Puis Jean et Judith sont partis au Mexique en 1989, dans des conditions très difficiles. Ils ont véritablement contribué à jeter les bases pour le développement de notre section dans ce pays : en 1990 le Grupo espartaquista de México (GEM) a fusionné avec des cadres se réclamant du trotskysme qui avaient rompu avec les partisans de l’aventurier argentin Nahuel Moreno à propos du soutien des morénistes à la réunification capitaliste de l’Allemagne. Ce renforcement du GEM allait permettre la publication de notre journal mexicain, Espartaco.

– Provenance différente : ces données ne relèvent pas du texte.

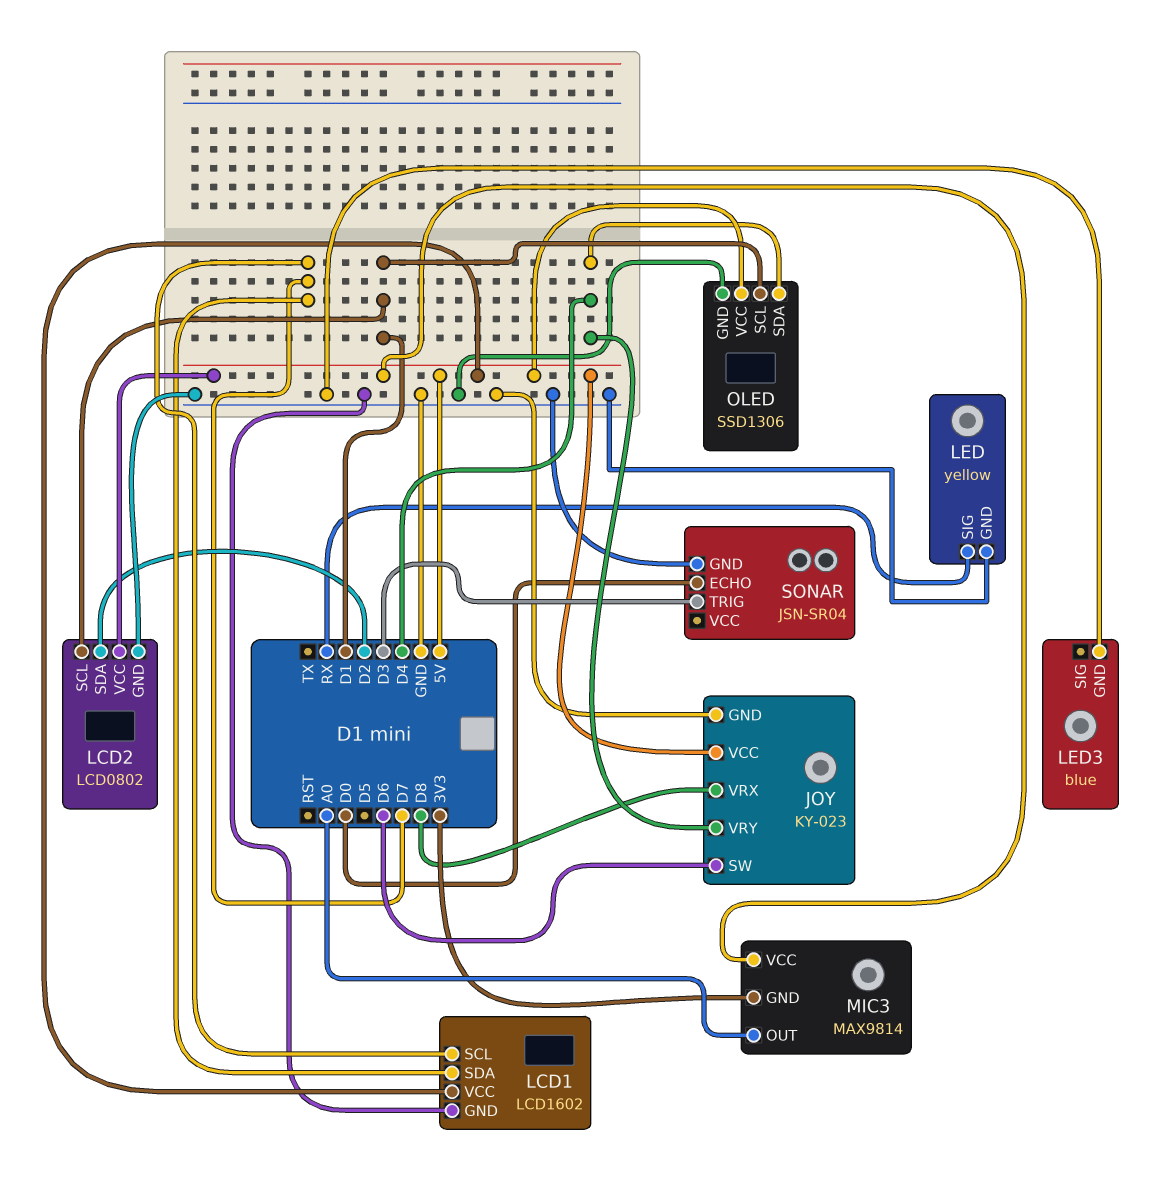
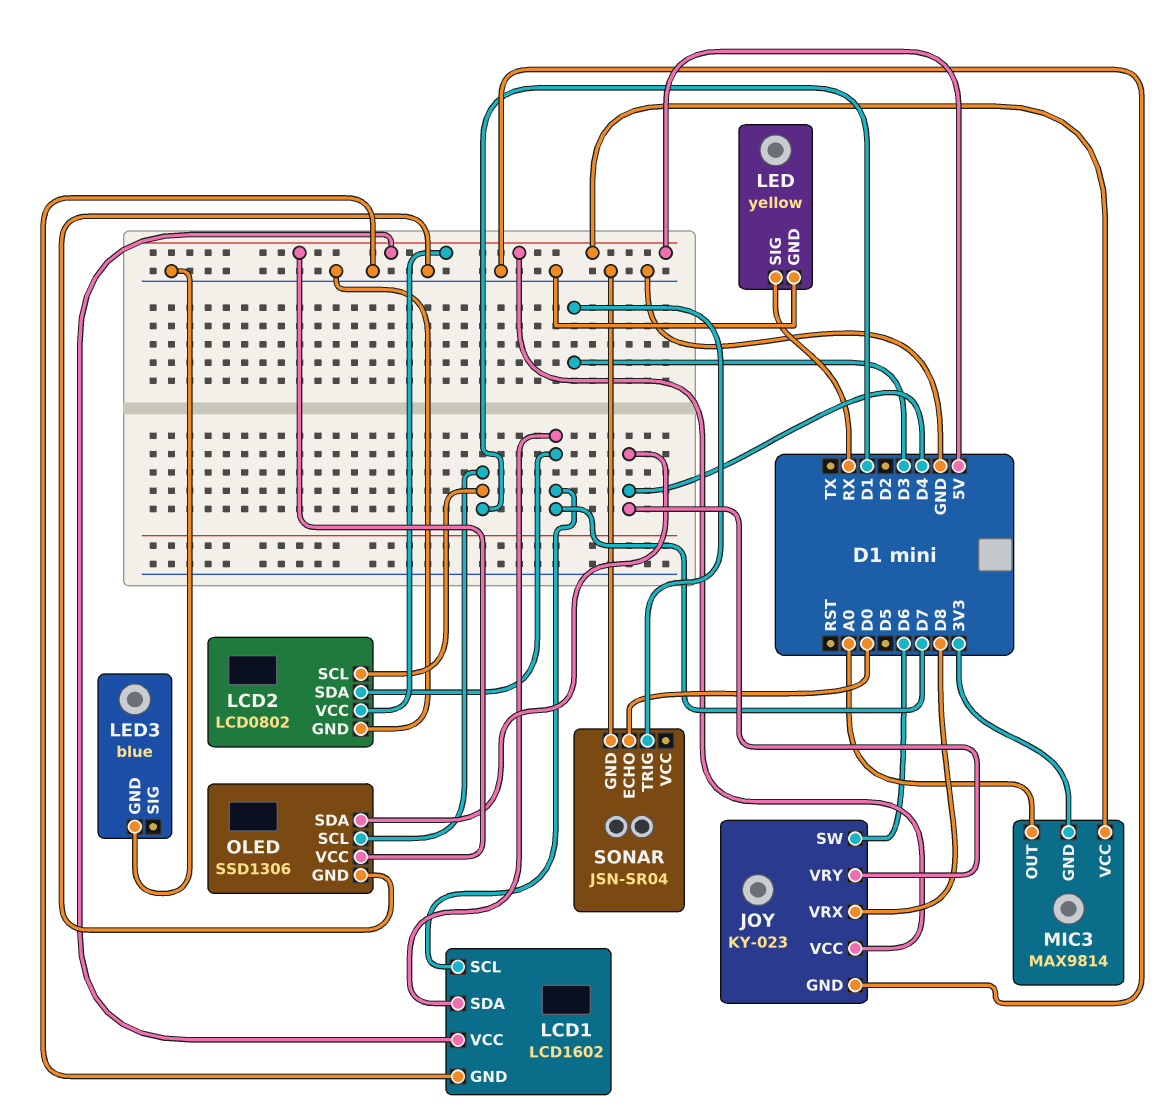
LCD2 pin SDA: D2 -> D7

Les camarades se rappellent la très grande patience de Judith pour recruter au parti et pour expliquer notre programme pédagogiquement aux jeunes camarades. Ils se rappellent ses cours d’anglais pour donner la possibilité aux camarades de lire les journaux et les différents documents internationaux du parti. Ils se rappellent ses conseils de lecture, notamment des romans sur la question noire aux Etats-Unis par exemple, et ses recommandations pour la visite de différents musées.

Judith a quitté le parti dans les années 1990, mais elle est restée proche et fidèle à notre programme. Elle a continué à travailler pour le parti et notamment dans le secteur photo du journal où elle a donné son temps et son énergie tout en se battant contre la maladie dévastatrice. Un de ses derniers travaux avait été la traduction en anglais d’une thèse universitaire sur le trotskysme grec pendant la Deuxième Guerre mondiale. Elle continuait à s’instruire sur tout, allant aux universités populaires encore après avoir pris sa retraite. Elle fréquentait assidument les cinémas parisiens et avait toujours un commentaire sur les derniers films. Véritable parisienne d’adoption, elle en connaissait tous les recoins, les salles obscures et les musées et elle était toujours au courant de la dernière exposition.

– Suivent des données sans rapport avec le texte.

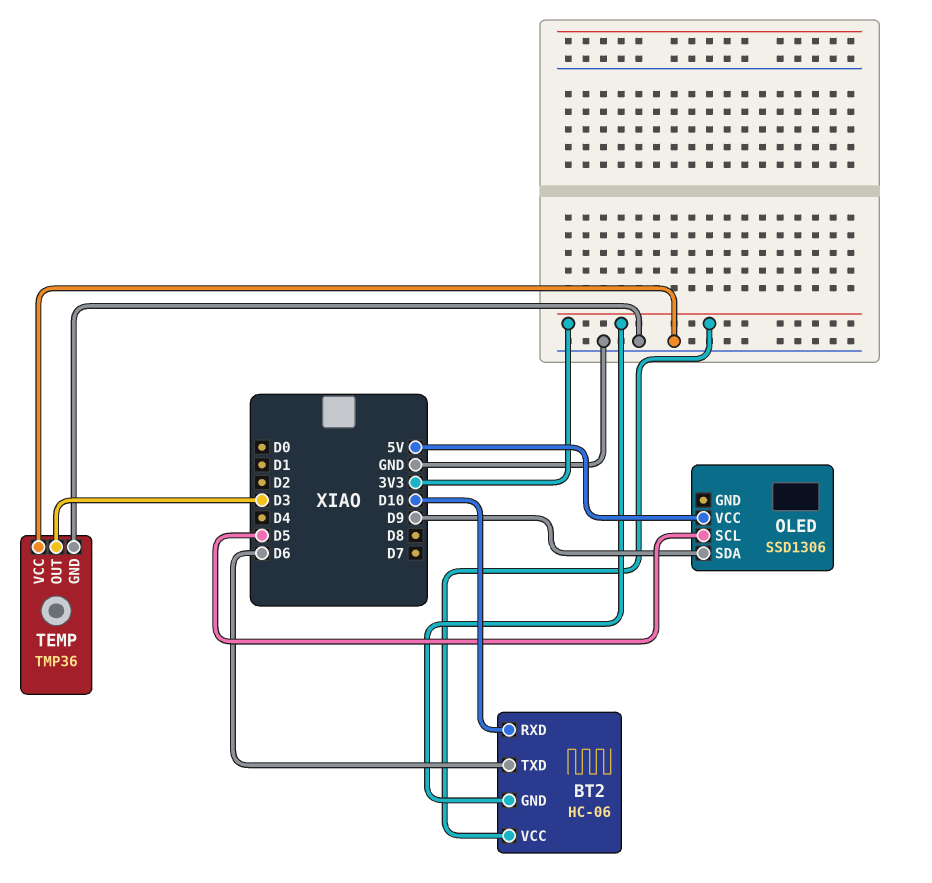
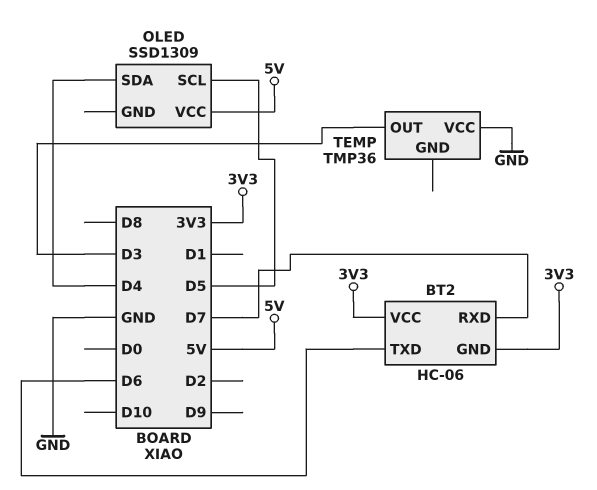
BT2 pin RXD: D10 -> D7
OLED: SSD1306 -> SSD1309
OLED pin SDA: D9 -> D4
TEMP pin GND: GND -> none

Judith était proche de sa famille dont elle s’occupait vraiment en dépit de la dispersion dans plusieurs pays. Elle avait gardé des liens avec certains membres de sa famille restés en Hongrie et elle était très préoccupée ces dernières années par la montée de la réaction dans ce pays. Elle était aussi très appréciée par ses collègues de travail, notamment par ses jeunes collègues qui ont été nombreux à venir lui rendre hommage après son décès.

Tous les camarades qui la connaissaient et qui ont eu la chance de travailler avec elle, et il y en a dans toute notre internationale, admiraient sa force, son talent, son charme, son intelligence et son sens de l’humour ; elle adorait rire.

Nous ne l’oublierons pas, et pour lui rendre hommage nous continuons la lutte pour la renaissance de la Quatrième Internationale, le parti de la révolution, pour lequel elle a donné son temps et son énergie.